One thing we noticed with both the NBA and NFL combine statistics is that each year there are more and more players breaking the 30”, 35” and 40” marks, which means that more athletes are including jump training in their workout routines.
Because volleyball isn’t as popular as basketball and football, there isn’t as much information about it that’s available. We’re sure that coaches have their own criteria when looking at players.
- One player to note when it comes to volleyball is Leonel Marshall who is said to have an astounding 50″ vertical.
- When it comes to elite volleyball players, a number of national teams were measured and average vertical jumps for the teams ranged from 32 inches to 38 inches.
Vertical Jump Training Resources
Now that you know where you stand compared to others and have something to shoot for. The next step is to figure out how to get there.

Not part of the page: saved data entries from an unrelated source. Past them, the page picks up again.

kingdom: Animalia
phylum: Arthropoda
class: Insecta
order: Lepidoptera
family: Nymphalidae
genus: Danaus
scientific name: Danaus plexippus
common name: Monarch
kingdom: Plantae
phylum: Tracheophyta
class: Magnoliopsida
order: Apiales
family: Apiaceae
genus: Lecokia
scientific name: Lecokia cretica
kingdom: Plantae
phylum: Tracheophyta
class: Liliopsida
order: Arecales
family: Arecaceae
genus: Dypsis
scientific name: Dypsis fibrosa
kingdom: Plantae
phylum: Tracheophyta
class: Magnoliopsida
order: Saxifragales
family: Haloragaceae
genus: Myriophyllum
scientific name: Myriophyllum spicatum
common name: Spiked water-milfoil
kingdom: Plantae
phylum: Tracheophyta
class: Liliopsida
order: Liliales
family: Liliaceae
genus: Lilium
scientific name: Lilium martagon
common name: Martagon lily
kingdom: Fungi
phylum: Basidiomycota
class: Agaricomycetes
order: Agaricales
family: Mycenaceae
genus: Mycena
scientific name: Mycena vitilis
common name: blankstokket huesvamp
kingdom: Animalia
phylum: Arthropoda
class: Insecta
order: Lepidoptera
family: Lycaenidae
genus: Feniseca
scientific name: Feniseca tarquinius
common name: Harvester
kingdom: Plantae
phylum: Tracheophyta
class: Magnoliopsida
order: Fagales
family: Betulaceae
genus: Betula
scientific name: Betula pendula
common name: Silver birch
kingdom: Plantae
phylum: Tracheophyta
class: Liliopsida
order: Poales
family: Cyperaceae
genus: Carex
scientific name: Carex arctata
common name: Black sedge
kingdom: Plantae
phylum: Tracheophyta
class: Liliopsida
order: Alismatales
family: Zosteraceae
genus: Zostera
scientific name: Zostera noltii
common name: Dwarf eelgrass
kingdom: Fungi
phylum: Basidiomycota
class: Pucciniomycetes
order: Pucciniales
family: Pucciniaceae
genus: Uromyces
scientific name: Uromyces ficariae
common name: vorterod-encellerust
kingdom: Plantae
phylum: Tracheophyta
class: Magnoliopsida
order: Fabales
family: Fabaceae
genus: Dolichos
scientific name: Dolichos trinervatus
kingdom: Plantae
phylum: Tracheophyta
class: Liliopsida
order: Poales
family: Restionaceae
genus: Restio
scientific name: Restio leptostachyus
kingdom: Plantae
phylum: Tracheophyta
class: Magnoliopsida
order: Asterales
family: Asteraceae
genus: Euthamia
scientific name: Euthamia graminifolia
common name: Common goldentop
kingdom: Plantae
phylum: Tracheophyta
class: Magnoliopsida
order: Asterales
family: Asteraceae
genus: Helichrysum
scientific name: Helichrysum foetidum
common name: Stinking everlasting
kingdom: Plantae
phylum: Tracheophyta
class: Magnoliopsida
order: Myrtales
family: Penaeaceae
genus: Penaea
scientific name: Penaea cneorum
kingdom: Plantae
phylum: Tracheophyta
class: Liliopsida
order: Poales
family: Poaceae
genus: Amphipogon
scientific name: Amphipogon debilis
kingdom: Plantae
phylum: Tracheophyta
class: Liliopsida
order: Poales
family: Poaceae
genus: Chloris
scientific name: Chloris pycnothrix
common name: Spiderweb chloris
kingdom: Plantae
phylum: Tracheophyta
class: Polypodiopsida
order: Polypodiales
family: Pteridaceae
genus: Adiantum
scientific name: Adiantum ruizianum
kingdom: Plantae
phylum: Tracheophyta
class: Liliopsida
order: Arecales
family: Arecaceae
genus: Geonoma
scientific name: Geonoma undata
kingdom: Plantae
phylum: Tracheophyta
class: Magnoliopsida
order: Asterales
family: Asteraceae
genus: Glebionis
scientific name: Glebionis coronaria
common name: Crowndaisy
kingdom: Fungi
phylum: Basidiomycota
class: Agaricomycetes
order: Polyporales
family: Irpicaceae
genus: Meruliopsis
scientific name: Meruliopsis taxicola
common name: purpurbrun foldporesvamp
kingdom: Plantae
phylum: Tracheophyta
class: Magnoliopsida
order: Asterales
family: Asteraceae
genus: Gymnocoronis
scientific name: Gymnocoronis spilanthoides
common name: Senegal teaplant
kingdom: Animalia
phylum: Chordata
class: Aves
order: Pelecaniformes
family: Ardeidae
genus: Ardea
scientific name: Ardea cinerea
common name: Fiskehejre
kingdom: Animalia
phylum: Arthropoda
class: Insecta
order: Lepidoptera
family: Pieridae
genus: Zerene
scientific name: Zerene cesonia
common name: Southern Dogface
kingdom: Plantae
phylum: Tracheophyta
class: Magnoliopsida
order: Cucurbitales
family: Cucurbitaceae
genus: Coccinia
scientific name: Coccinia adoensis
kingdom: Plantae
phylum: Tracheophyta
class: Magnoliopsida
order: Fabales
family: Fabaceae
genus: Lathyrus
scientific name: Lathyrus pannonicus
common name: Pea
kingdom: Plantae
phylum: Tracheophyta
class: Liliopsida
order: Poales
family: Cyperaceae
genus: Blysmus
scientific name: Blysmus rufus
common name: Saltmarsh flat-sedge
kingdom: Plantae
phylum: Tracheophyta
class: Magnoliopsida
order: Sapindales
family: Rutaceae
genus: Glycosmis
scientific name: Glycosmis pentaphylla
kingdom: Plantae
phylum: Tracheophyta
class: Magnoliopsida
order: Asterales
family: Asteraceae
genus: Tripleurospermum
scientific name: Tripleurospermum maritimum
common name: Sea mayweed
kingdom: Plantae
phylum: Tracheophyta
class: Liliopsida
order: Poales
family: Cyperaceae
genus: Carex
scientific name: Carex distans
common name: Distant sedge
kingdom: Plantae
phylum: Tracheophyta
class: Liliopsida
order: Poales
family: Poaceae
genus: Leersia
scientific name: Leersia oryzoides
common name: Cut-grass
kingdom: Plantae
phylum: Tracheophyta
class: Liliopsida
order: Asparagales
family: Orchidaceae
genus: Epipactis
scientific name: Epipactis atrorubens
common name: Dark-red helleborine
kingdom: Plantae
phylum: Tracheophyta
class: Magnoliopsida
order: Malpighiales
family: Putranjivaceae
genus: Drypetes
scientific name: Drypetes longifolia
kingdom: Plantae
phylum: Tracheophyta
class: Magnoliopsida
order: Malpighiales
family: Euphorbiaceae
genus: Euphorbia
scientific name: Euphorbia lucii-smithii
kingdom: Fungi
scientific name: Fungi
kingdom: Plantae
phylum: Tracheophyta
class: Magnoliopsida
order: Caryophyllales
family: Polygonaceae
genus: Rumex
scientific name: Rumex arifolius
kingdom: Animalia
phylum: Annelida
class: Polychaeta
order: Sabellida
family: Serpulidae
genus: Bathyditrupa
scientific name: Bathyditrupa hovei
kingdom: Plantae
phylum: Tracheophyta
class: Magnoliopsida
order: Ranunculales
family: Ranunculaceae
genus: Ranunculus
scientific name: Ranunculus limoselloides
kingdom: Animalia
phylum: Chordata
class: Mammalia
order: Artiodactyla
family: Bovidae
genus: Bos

When it comes to improving your vertical jump there are a few ways. As far as exercises go, use our list of jump training exercises here to get results. Then, complement that with ploymetrics. These are great free resources.
Free only gets you so far. There’s a reason NBA players hire professional trainers during the off season. Heck, even Michael Jordan had Tim Grover.
Pros get you further than doing it yourself. They also get you there faster.
This is why we recommend going with PROVEN jump programs.
Our top 2 recommendations:
Average Vertical Jump Varies Depending on Who You Compare Against
As much as we all want to know what the average vertical jump for everyone is, that number is not available because it is not useful.
Men and women are designed differently. Younger kids have not developed their muscles yet. And, after you get a certain age, your muscles start slowing down as well.
Just as importantly, vertical jump does not exist in a vacuum of its own. While it is often used to gauge agility and explosiveness, each sport utilizes jumping in different ways.
So, it is actually how the jump is used in that sport that makes it valuable. This means it is better to benchmark yourself with similar athletes.